Aquello se iba a convertir en un punto de inflexión, pero de los de verdad. Porque a Ella se le había ido la cabeza, y el comentario más bien intencionado que él podía hacer, lo había convertido en una ofensa, o vete tú a saber.
Y él, por primera vez en años, se dio cuenta de que no tenía por qué pagar Sus platos rotos, cuando lo único que ansiaba era estar cerca de Ella y cuidarla y apoyarla como siempre, pese a sus propios propósitos de alejarse y bla bla bla.

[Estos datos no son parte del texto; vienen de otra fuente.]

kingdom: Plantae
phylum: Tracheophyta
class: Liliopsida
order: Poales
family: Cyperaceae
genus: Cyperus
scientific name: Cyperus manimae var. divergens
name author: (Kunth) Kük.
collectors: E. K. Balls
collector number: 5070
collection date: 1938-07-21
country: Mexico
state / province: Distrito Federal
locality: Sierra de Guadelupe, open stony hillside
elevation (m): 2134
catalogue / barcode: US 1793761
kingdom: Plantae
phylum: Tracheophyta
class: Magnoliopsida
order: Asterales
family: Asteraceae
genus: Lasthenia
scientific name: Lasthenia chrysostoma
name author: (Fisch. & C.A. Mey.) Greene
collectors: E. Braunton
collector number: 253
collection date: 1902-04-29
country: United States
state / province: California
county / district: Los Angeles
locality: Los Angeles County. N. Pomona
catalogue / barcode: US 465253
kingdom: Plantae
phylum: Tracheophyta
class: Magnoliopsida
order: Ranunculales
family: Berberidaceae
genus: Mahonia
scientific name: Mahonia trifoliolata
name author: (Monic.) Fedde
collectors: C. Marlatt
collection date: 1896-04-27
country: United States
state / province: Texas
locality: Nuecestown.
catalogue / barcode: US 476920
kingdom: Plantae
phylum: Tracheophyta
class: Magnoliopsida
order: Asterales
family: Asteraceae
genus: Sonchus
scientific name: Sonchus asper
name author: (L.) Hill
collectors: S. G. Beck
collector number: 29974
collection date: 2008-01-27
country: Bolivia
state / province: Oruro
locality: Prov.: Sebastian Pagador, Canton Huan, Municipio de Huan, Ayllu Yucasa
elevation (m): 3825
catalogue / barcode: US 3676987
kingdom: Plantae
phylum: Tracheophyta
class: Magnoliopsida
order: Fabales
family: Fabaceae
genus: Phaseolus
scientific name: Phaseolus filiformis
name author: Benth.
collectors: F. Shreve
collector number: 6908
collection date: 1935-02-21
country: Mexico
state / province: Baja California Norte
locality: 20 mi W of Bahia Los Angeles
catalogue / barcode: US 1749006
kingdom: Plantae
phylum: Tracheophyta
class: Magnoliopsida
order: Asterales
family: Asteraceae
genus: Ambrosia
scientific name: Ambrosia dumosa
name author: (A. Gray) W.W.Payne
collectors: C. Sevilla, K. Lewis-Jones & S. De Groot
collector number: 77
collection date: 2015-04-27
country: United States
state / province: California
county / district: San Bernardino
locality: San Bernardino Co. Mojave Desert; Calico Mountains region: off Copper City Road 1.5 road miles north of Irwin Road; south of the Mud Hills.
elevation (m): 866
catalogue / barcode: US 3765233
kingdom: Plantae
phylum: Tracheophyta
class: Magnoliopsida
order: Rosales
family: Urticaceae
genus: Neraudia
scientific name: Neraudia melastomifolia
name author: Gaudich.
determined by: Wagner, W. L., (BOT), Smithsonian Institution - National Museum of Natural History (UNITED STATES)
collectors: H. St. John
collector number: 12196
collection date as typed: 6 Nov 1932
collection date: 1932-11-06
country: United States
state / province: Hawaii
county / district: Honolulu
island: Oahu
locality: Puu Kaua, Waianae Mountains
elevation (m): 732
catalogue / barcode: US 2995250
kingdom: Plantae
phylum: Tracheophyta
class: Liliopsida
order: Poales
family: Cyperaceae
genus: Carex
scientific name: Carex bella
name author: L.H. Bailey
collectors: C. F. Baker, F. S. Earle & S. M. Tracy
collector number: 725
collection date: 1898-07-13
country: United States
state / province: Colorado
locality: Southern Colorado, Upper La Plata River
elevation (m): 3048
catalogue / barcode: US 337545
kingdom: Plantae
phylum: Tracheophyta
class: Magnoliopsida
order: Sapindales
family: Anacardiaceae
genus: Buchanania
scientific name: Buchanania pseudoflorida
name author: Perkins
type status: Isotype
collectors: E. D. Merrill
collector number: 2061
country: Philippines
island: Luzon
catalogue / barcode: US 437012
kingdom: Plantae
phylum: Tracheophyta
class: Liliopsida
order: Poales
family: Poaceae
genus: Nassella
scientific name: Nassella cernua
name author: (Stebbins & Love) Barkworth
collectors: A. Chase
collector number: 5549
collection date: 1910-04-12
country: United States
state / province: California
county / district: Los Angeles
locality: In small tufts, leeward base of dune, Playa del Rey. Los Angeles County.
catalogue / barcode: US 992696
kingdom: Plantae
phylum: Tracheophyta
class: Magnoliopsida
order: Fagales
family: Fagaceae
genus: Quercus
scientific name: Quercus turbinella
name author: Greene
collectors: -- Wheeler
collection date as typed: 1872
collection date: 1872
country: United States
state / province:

Así que, tras un inconcebible momento en que él se vio mandándola a Ella al carajo y dejándola con la palabra en la boca, se vieron discutiendo otra vez sin sentido ninguno en vez de hacer las paces, porque Ella no atendía a razones. Y él se sintió herido, furioso y hastiado, hasta el punto de marcharse casi sin despedirse. Al fin y al cabo, llevaba toda su vida aceptando que el resto del mundo, Ella incluida, pagase sus frustraciones con él, y su vaso ya rebosaba más que de sobra. Así que, con el corazón más roto que nunca, puso rumbo a casa apretando el paso, haciendo acopio de toda la dignidad que le quedaba.
Porque el sofocón, la llorera y la noche sin dormir no se las iba a quitar nadie.